* WHAT IS EXPECTED: The lines to output run from the first line of the entries below through the line containing "Before this Courseware"; copy them exactly and leave out pictures.

Recorded data:
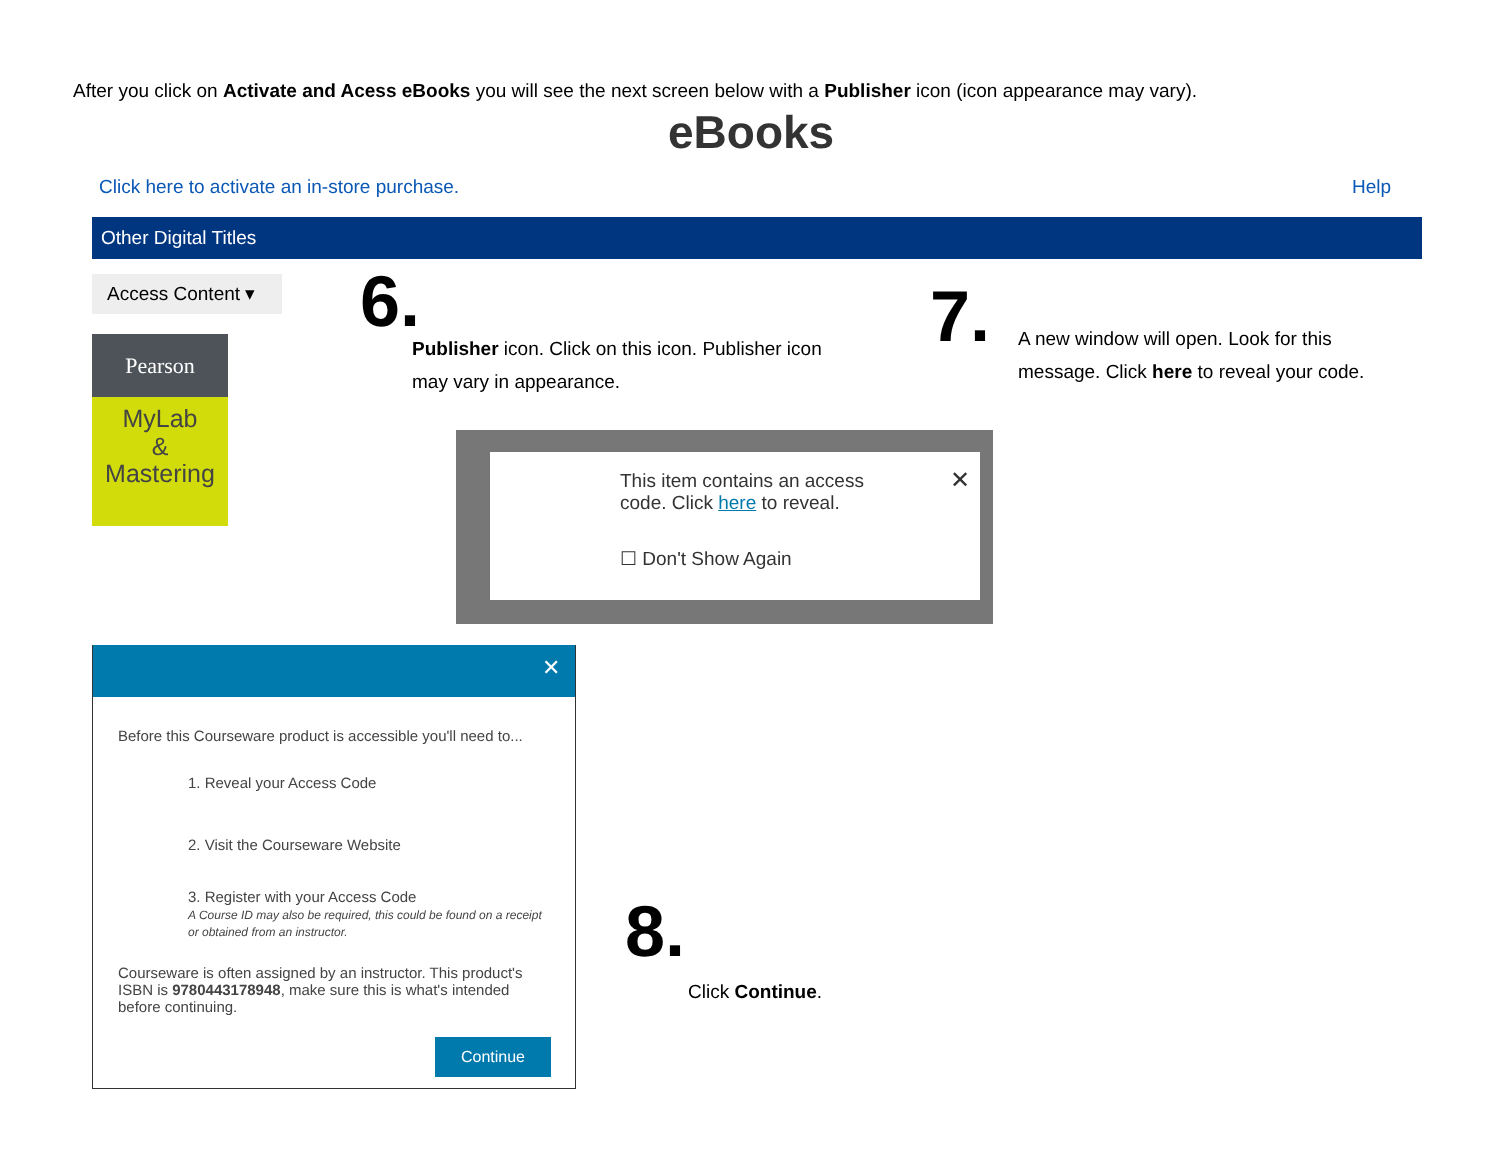After you click on Activate and Acess eBooks you will see the next screen below with a Publisher icon (icon appearance may vary).
eBooks
Click here to activate an in-store purchase.
Help
Other Digital Titles
Access Content ▾
Pearson
MyLab
&
Mastering
6.
Publisher icon. Click on this icon. Publisher icon may vary in appearance.
7.
A new window will open. Look for this message. Click here to reveal your code.
This item contains an access code. Click here to reveal.
✕
☐ Don't Show Again
✕
Before this Courseware product is accessible you'll need to...
1. Reveal your Access Code
2. Visit the Courseware Website
3. Register with your Access Code
A Course ID may also be required, this could be found on a receipt or obtained from an instructor.
Courseware is often assigned by an instructor. This product's ISBN is 9780443178948, make sure this is what's intended before continuing.
Continue
8.
Click Continue.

* TASK SOLUTION:
After you click on Activate and Acess eBooks you will see the next screen below with a Publisher icon (icon appearance may vary).
eBooks
Click here to activate an in-store purchase.
Help
Other Digital Titles
Access Content ▾
Pearson
MyLab
&
Mastering
6.
Publisher icon. Click on this icon. Publisher icon may vary in appearance.
7.
A new window will open. Look for this message. Click here to reveal your code.
This item contains an access code. Click here to reveal.
✕
☐ Don't Show Again
✕
Before this Courseware product is accessible you'll need to...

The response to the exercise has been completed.